Return the records below line for line, without any change.

** Start **

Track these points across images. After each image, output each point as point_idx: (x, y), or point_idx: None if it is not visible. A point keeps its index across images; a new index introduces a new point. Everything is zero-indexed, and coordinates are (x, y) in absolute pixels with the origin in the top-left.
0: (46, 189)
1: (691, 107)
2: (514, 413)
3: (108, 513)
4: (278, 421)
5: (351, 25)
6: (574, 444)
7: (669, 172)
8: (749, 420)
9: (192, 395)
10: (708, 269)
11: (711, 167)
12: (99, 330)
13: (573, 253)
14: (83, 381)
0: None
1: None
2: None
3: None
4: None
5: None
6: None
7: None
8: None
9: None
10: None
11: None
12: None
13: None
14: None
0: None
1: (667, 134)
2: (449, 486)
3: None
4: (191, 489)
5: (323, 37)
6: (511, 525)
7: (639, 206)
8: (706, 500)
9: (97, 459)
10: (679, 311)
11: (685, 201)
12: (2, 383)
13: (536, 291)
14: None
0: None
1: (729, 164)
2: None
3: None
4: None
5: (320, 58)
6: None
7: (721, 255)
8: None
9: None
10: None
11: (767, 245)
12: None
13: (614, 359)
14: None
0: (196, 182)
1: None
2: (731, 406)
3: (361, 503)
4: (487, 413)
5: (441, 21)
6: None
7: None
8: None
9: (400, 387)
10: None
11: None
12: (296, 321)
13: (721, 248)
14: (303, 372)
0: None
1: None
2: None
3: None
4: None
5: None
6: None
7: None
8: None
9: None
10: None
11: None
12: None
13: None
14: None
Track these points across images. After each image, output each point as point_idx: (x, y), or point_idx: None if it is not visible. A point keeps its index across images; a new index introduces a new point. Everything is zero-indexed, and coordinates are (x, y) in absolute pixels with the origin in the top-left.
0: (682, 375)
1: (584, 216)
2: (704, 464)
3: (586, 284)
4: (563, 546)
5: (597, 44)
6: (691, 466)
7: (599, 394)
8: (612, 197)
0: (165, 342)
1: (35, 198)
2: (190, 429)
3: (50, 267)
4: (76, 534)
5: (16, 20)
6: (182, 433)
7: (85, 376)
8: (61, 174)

** End **

* Written solution:
Track these points across images. After each image, output each point as point_idx: (x, y), or point_idx: None if it is not visible. A point keeps its index across images; a new index introduces a new point. Everything is zero-indexed, and coordinates are (x, y) in absolute pixels with the origin in the top-left.
0: (46, 189)
1: (691, 107)
2: (514, 413)
3: (108, 513)
4: (278, 421)
5: (351, 25)
6: (574, 444)
7: (669, 172)
8: (749, 420)
9: (192, 395)
10: (708, 269)
11: (711, 167)
12: (99, 330)
13: (573, 253)
14: (83, 381)
0: None
1: None
2: None
3: None
4: None
5: None
6: None
7: None
8: None
9: None
10: None
11: None
12: None
13: None
14: None
0: None
1: (667, 134)
2: (449, 486)
3: None
4: (191, 489)
5: (323, 37)
6: (511, 525)
7: (639, 206)
8: (706, 500)
9: (97, 459)
10: (679, 311)
11: (685, 201)
12: (2, 383)
13: (536, 291)
14: None
0: None
1: (729, 164)
2: None
3: None
4: None
5: (320, 58)
6: None
7: (721, 255)
8: None
9: None
10: None
11: (767, 245)
12: None
13: (614, 359)
14: None
0: (196, 182)
1: None
2: (731, 406)
3: (361, 503)
4: (487, 413)
5: (441, 21)
6: None
7: None
8: None
9: (400, 387)
10: None
11: None
12: (296, 321)
13: (721, 248)
14: (303, 372)
0: None
1: None
2: None
3: None
4: None
5: None
6: None
7: None
8: None
9: None
10: None
11: None
12: None
13: None
14: None
Track these points across images. After each image, output each point as point_idx: (x, y), or point_idx: None if it is not visible. A point keeps its index across images; a new index introduces a new point. Everything is zero-indexed, and coordinates are (x, y) in absolute pixels with the origin in the top-left.
0: (682, 375)
1: (584, 216)
2: (704, 464)
3: (586, 284)
4: (563, 546)
5: (597, 44)
6: (691, 466)
7: (599, 394)
8: (612, 197)
0: (165, 342)
1: (35, 198)
2: (190, 429)
3: (50, 267)
4: (76, 534)
5: (16, 20)
6: (182, 433)
7: (85, 376)
8: (61, 174)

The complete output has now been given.